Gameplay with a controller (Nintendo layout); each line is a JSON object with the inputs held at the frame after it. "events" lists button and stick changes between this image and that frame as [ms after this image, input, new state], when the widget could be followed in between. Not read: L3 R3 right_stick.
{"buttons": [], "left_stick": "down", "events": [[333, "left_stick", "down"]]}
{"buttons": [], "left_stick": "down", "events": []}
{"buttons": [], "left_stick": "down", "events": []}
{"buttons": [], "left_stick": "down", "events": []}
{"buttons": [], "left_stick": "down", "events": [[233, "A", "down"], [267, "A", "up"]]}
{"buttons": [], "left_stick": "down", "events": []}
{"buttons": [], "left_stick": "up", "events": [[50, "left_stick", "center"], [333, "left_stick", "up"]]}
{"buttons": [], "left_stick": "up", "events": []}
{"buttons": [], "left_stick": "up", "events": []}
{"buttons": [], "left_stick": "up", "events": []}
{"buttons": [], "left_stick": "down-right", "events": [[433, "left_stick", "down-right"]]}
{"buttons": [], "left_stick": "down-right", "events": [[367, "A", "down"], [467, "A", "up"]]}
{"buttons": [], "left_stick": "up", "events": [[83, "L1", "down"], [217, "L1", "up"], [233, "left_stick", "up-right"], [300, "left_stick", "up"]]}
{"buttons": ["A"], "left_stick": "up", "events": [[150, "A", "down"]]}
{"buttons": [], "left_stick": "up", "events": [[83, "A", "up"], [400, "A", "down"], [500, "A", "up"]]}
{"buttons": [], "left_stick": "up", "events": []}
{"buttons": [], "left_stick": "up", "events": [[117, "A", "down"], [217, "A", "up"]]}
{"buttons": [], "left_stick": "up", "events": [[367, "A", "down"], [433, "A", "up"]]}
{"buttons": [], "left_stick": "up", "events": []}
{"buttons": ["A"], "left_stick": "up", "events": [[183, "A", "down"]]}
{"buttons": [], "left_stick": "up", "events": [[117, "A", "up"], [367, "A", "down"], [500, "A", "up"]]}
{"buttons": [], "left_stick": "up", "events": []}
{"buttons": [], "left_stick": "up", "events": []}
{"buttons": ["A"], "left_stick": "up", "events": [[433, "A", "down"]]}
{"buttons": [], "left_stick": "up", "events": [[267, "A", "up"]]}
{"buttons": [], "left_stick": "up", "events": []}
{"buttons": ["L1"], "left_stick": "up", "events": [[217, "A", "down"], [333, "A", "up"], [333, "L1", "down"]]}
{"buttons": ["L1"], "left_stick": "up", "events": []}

◆ **To do**
Make sure that every entry above is copied out exactly as it stands.

◆ **Solution to the problem**
Gameplay with a controller (Nintendo layout); each line is a JSON object with the inputs held at the frame after it. "events" lists button and stick changes between this image and that frame as [ms after this image, input, new state], when the widget could be followed in between. Not read: L3 R3 right_stick.
{"buttons": [], "left_stick": "down", "events": [[333, "left_stick", "down"]]}
{"buttons": [], "left_stick": "down", "events": []}
{"buttons": [], "left_stick": "down", "events": []}
{"buttons": [], "left_stick": "down", "events": []}
{"buttons": [], "left_stick": "down", "events": [[233, "A", "down"], [267, "A", "up"]]}
{"buttons": [], "left_stick": "down", "events": []}
{"buttons": [], "left_stick": "up", "events": [[50, "left_stick", "center"], [333, "left_stick", "up"]]}
{"buttons": [], "left_stick": "up", "events": []}
{"buttons": [], "left_stick": "up", "events": []}
{"buttons": [], "left_stick": "up", "events": []}
{"buttons": [], "left_stick": "down-right", "events": [[433, "left_stick", "down-right"]]}
{"buttons": [], "left_stick": "down-right", "events": [[367, "A", "down"], [467, "A", "up"]]}
{"buttons": [], "left_stick": "up", "events": [[83, "L1", "down"], [217, "L1", "up"], [233, "left_stick", "up-right"], [300, "left_stick", "up"]]}
{"buttons": ["A"], "left_stick": "up", "events": [[150, "A", "down"]]}
{"buttons": [], "left_stick": "up", "events": [[83, "A", "up"], [400, "A", "down"], [500, "A", "up"]]}
{"buttons": [], "left_stick": "up", "events": []}
{"buttons": [], "left_stick": "up", "events": [[117, "A", "down"], [217, "A", "up"]]}
{"buttons": [], "left_stick": "up", "events": [[367, "A", "down"], [433, "A", "up"]]}
{"buttons": [], "left_stick": "up", "events": []}
{"buttons": ["A"], "left_stick": "up", "events": [[183, "A", "down"]]}
{"buttons": [], "left_stick": "up", "events": [[117, "A", "up"], [367, "A", "down"], [500, "A", "up"]]}
{"buttons": [], "left_stick": "up", "events": []}
{"buttons": [], "left_stick": "up", "events": []}
{"buttons": ["A"], "left_stick": "up", "events": [[433, "A", "down"]]}
{"buttons": [], "left_stick": "up", "events": [[267, "A", "up"]]}
{"buttons": [], "left_stick": "up", "events": []}
{"buttons": ["L1"], "left_stick": "up", "events": [[217, "A", "down"], [333, "A", "up"], [333, "L1", "down"]]}
{"buttons": ["L1"], "left_stick": "up", "events": []}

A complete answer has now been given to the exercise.